[Opening Input records section]
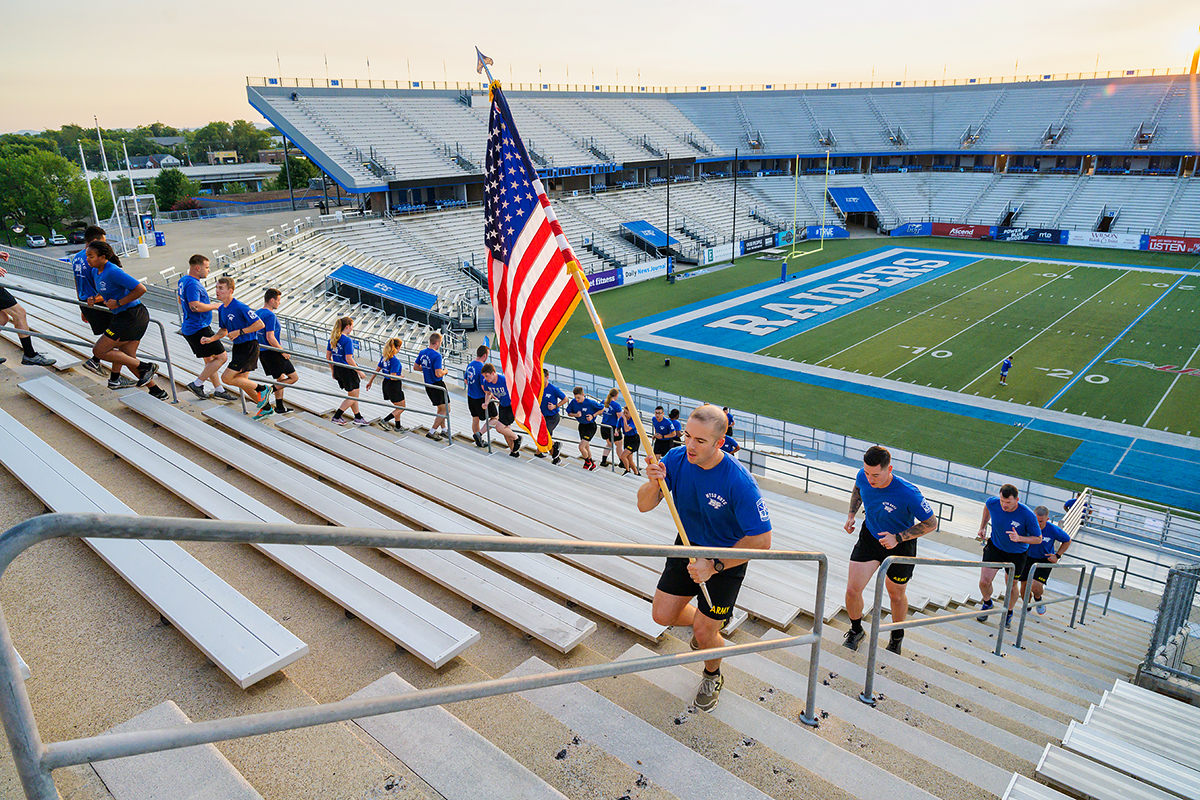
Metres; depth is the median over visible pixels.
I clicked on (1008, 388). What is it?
football field
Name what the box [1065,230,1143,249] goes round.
advertising banner
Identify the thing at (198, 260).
man
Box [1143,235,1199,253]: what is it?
advertising banner
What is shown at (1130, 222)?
stadium stand
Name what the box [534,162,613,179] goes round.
banner
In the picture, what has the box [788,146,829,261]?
goal post
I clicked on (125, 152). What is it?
flagpole
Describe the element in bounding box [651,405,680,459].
person
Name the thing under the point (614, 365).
flagpole
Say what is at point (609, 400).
person
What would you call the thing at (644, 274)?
advertising banner
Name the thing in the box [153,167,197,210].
tree
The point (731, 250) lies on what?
advertising banner
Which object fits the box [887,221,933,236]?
advertising banner
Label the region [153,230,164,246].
trash can
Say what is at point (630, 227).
blue canopy
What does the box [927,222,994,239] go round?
advertising banner
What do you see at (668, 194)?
pole
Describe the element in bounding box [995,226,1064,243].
advertising banner
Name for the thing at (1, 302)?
person
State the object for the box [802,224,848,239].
advertising banner
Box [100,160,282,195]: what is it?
building
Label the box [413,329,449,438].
man
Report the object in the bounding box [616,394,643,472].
person
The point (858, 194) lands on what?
blue canopy
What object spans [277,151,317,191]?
tree
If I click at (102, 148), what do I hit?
flagpole
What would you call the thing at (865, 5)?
sky
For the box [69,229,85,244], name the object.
car
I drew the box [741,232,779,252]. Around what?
advertising banner
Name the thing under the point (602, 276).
advertising banner
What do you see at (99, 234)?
man
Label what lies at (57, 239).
car
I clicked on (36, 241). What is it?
car
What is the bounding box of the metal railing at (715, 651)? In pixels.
[0,513,848,799]
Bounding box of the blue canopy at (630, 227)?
[620,219,678,252]
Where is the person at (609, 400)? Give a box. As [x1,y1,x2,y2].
[600,389,626,468]
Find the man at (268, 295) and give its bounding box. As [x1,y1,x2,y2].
[257,288,297,415]
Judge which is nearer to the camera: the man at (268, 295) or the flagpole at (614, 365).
the flagpole at (614, 365)
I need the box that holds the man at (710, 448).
[641,404,771,717]
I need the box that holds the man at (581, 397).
[567,386,604,470]
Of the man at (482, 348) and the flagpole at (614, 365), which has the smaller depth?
the flagpole at (614, 365)
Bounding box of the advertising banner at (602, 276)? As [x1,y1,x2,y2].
[585,267,621,293]
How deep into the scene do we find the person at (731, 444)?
11.95 m
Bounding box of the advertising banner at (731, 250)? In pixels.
[701,241,743,264]
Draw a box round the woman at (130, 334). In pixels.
[84,236,165,397]
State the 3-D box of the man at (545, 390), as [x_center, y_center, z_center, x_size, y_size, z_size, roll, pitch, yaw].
[-0.767,0.227,10.924,0.721,1.232,0.461,15,25,38]
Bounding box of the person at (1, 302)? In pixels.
[1,261,53,366]
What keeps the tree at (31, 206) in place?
on the ground
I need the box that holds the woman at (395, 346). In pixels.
[369,336,406,429]
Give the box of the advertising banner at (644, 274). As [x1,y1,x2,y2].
[619,258,668,285]
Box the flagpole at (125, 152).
[119,137,144,248]
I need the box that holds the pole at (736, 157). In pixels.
[731,150,738,262]
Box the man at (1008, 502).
[973,482,1042,627]
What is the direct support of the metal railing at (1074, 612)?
attached to the grandstand at (266, 493)
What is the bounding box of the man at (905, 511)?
[841,444,937,655]
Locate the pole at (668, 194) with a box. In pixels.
[665,152,671,280]
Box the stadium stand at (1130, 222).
[228,72,1199,331]
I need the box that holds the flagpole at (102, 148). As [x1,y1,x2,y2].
[95,123,126,248]
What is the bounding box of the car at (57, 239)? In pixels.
[49,233,67,245]
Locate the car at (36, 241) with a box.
[27,235,46,247]
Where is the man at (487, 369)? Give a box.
[479,364,525,456]
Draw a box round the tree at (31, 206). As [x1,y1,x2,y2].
[0,139,89,239]
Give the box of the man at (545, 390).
[541,369,566,462]
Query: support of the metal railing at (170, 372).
on the grandstand at (266, 493)
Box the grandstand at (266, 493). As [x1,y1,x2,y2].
[1,252,1199,799]
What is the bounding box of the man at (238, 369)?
[207,274,271,417]
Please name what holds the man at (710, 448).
on the grandstand at (266, 493)
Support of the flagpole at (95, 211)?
on the ground
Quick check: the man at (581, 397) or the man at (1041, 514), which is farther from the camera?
the man at (581, 397)
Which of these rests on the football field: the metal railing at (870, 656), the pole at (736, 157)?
the pole at (736, 157)
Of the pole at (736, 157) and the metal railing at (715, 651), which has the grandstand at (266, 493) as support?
the metal railing at (715, 651)
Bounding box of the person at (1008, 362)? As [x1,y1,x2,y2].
[998,355,1012,384]
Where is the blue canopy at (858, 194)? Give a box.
[829,186,877,214]
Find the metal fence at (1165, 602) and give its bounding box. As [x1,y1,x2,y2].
[1138,565,1199,698]
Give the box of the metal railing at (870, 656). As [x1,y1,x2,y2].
[864,555,1019,706]
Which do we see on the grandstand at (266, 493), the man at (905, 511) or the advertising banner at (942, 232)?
the man at (905, 511)
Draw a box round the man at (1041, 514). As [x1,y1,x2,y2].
[1020,502,1072,615]
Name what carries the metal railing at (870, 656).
on the grandstand at (266, 493)
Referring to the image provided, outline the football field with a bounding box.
[530,235,1198,517]
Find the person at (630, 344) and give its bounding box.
[625,334,635,359]
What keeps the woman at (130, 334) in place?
on the grandstand at (266, 493)
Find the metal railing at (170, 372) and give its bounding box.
[1,285,180,401]
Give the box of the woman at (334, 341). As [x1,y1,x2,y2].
[326,314,364,423]
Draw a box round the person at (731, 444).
[720,430,740,456]
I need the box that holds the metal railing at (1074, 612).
[1013,559,1118,650]
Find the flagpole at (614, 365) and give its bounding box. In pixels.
[474,40,710,620]
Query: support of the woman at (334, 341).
on the grandstand at (266, 493)
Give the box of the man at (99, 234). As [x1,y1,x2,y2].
[74,223,120,369]
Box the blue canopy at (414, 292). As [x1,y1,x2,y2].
[328,264,437,314]
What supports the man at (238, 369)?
on the grandstand at (266, 493)
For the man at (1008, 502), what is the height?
1.370 m
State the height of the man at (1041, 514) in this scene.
1.268 m
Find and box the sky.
[0,0,1199,134]
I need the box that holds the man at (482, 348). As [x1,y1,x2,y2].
[464,342,491,442]
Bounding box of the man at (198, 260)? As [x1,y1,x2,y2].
[176,255,232,399]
[Closing Input records section]
# Exercise goal:
Repeat each entry above word for word, leaving every picture out.

# Answer to this exercise:
Metres; depth is the median over visible pixels.
I clicked on (1008, 388). What is it?
football field
Name what the box [1065,230,1143,249] goes round.
advertising banner
Identify the thing at (198, 260).
man
Box [1143,235,1199,253]: what is it?
advertising banner
What is shown at (1130, 222)?
stadium stand
Name what the box [534,162,613,179] goes round.
banner
In the picture, what has the box [788,146,829,261]?
goal post
I clicked on (125, 152). What is it?
flagpole
Describe the element in bounding box [651,405,680,459].
person
Name the thing under the point (614, 365).
flagpole
Say what is at point (609, 400).
person
What would you call the thing at (644, 274)?
advertising banner
Name the thing in the box [153,167,197,210].
tree
The point (731, 250) lies on what?
advertising banner
Which object fits the box [887,221,933,236]?
advertising banner
Label the region [153,230,164,246].
trash can
Say what is at point (630, 227).
blue canopy
What does the box [927,222,994,239] go round?
advertising banner
What do you see at (668, 194)?
pole
Describe the element in bounding box [995,226,1064,243].
advertising banner
Name for the thing at (1, 302)?
person
State the object for the box [802,224,848,239].
advertising banner
Box [100,160,282,195]: what is it?
building
Label the box [413,329,449,438].
man
Report the object in the bounding box [616,394,643,472].
person
The point (858, 194) lands on what?
blue canopy
What object spans [277,151,317,191]?
tree
If I click at (102, 148), what do I hit?
flagpole
What would you call the thing at (865, 5)?
sky
For the box [69,229,85,244], name the object.
car
I drew the box [741,232,779,252]. Around what?
advertising banner
Name the thing under the point (602, 276).
advertising banner
What do you see at (99, 234)?
man
Label what lies at (57, 239).
car
I clicked on (36, 241). What is it?
car
What is the bounding box of the metal railing at (715, 651)? In pixels.
[0,513,848,799]
Bounding box of the blue canopy at (630, 227)?
[620,219,678,252]
Where is the person at (609, 400)? Give a box. As [x1,y1,x2,y2].
[600,389,626,468]
Find the man at (268, 295) and give its bounding box. As [x1,y1,x2,y2].
[257,288,297,415]
Judge which is nearer to the camera: the man at (268, 295) or the flagpole at (614, 365).
the flagpole at (614, 365)
I need the box that holds the man at (710, 448).
[641,404,771,717]
I need the box that holds the man at (581, 397).
[567,386,604,470]
Of the man at (482, 348) and the flagpole at (614, 365), which has the smaller depth?
the flagpole at (614, 365)
Bounding box of the advertising banner at (602, 276)? As [x1,y1,x2,y2].
[585,267,621,293]
How deep into the scene do we find the person at (731, 444)?
11.95 m
Bounding box of the advertising banner at (731, 250)? In pixels.
[701,241,743,264]
Draw a box round the woman at (130, 334). In pixels.
[84,236,165,397]
State the 3-D box of the man at (545, 390), as [x_center, y_center, z_center, x_size, y_size, z_size, roll, pitch, yaw].
[-0.767,0.227,10.924,0.721,1.232,0.461,15,25,38]
Bounding box of the person at (1, 302)? In pixels.
[1,261,53,366]
What keeps the tree at (31, 206) in place?
on the ground
I need the box that holds the woman at (395, 346). In pixels.
[369,336,406,429]
Give the box of the advertising banner at (644, 274). As [x1,y1,x2,y2].
[619,258,668,285]
Box the flagpole at (125, 152).
[119,137,144,248]
I need the box that holds the pole at (736, 157). In pixels.
[731,150,738,262]
Box the man at (1008, 502).
[973,482,1042,627]
What is the direct support of the metal railing at (1074, 612)?
attached to the grandstand at (266, 493)
What is the bounding box of the man at (905, 511)?
[841,444,937,655]
Locate the pole at (668, 194) with a box. In pixels.
[665,152,671,280]
Box the stadium stand at (1130, 222).
[228,72,1199,331]
I need the box that holds the flagpole at (102, 148). As [x1,y1,x2,y2].
[95,123,126,248]
What is the bounding box of the car at (57, 239)? In pixels.
[49,233,67,245]
Locate the car at (36, 241) with a box.
[27,235,46,247]
Where is the man at (487, 369)? Give a box.
[479,364,525,456]
Draw a box round the tree at (31, 206). As [x1,y1,x2,y2].
[0,139,89,239]
Give the box of the man at (545, 390).
[541,369,566,462]
Query: support of the metal railing at (170, 372).
on the grandstand at (266, 493)
Box the grandstand at (266, 493). As [x1,y1,x2,y2].
[1,252,1199,799]
What is the bounding box of the man at (238, 369)?
[207,274,271,417]
Please name what holds the man at (710, 448).
on the grandstand at (266, 493)
Support of the flagpole at (95, 211)?
on the ground
Quick check: the man at (581, 397) or the man at (1041, 514), which is farther from the camera?
the man at (581, 397)
Which of these rests on the football field: the metal railing at (870, 656), the pole at (736, 157)?
the pole at (736, 157)
Of the pole at (736, 157) and the metal railing at (715, 651), which has the grandstand at (266, 493) as support?
the metal railing at (715, 651)
Bounding box of the person at (1008, 362)? As [x1,y1,x2,y2].
[998,355,1012,384]
Where is the blue canopy at (858, 194)? Give a box.
[829,186,877,214]
Find the metal fence at (1165, 602) and give its bounding box. As [x1,y1,x2,y2].
[1138,565,1199,698]
Give the box of the metal railing at (870, 656). As [x1,y1,x2,y2].
[864,555,1019,706]
Which do we see on the grandstand at (266, 493), the man at (905, 511) or the advertising banner at (942, 232)?
the man at (905, 511)
Draw a box round the man at (1041, 514). As [x1,y1,x2,y2].
[1020,502,1072,615]
Name what carries the metal railing at (870, 656).
on the grandstand at (266, 493)
Referring to the image provided, outline the football field with a bounding box.
[530,235,1198,517]
Find the person at (630, 344) and give its bounding box.
[625,334,635,359]
What keeps the woman at (130, 334) in place?
on the grandstand at (266, 493)
Find the metal railing at (170, 372) and give its bounding box.
[1,285,180,401]
Give the box of the woman at (334, 341). As [x1,y1,x2,y2].
[326,314,364,423]
Draw a box round the person at (731, 444).
[720,430,740,456]
I need the box that holds the metal railing at (1074, 612).
[1013,559,1118,650]
Find the flagpole at (614, 365) and give its bounding box. In pixels.
[474,40,710,620]
Query: support of the woman at (334, 341).
on the grandstand at (266, 493)
Give the box of the man at (99, 234). As [x1,y1,x2,y2].
[74,223,120,369]
Box the blue canopy at (414, 292). As [x1,y1,x2,y2].
[328,264,437,314]
What supports the man at (238, 369)?
on the grandstand at (266, 493)
For the man at (1008, 502), what is the height?
1.370 m
State the height of the man at (1041, 514) in this scene.
1.268 m
Find and box the sky.
[0,0,1199,134]
I need the box that holds the man at (482, 348). As [x1,y1,x2,y2].
[464,342,491,442]
Bounding box of the man at (198, 260)? As [x1,y1,x2,y2].
[176,255,232,399]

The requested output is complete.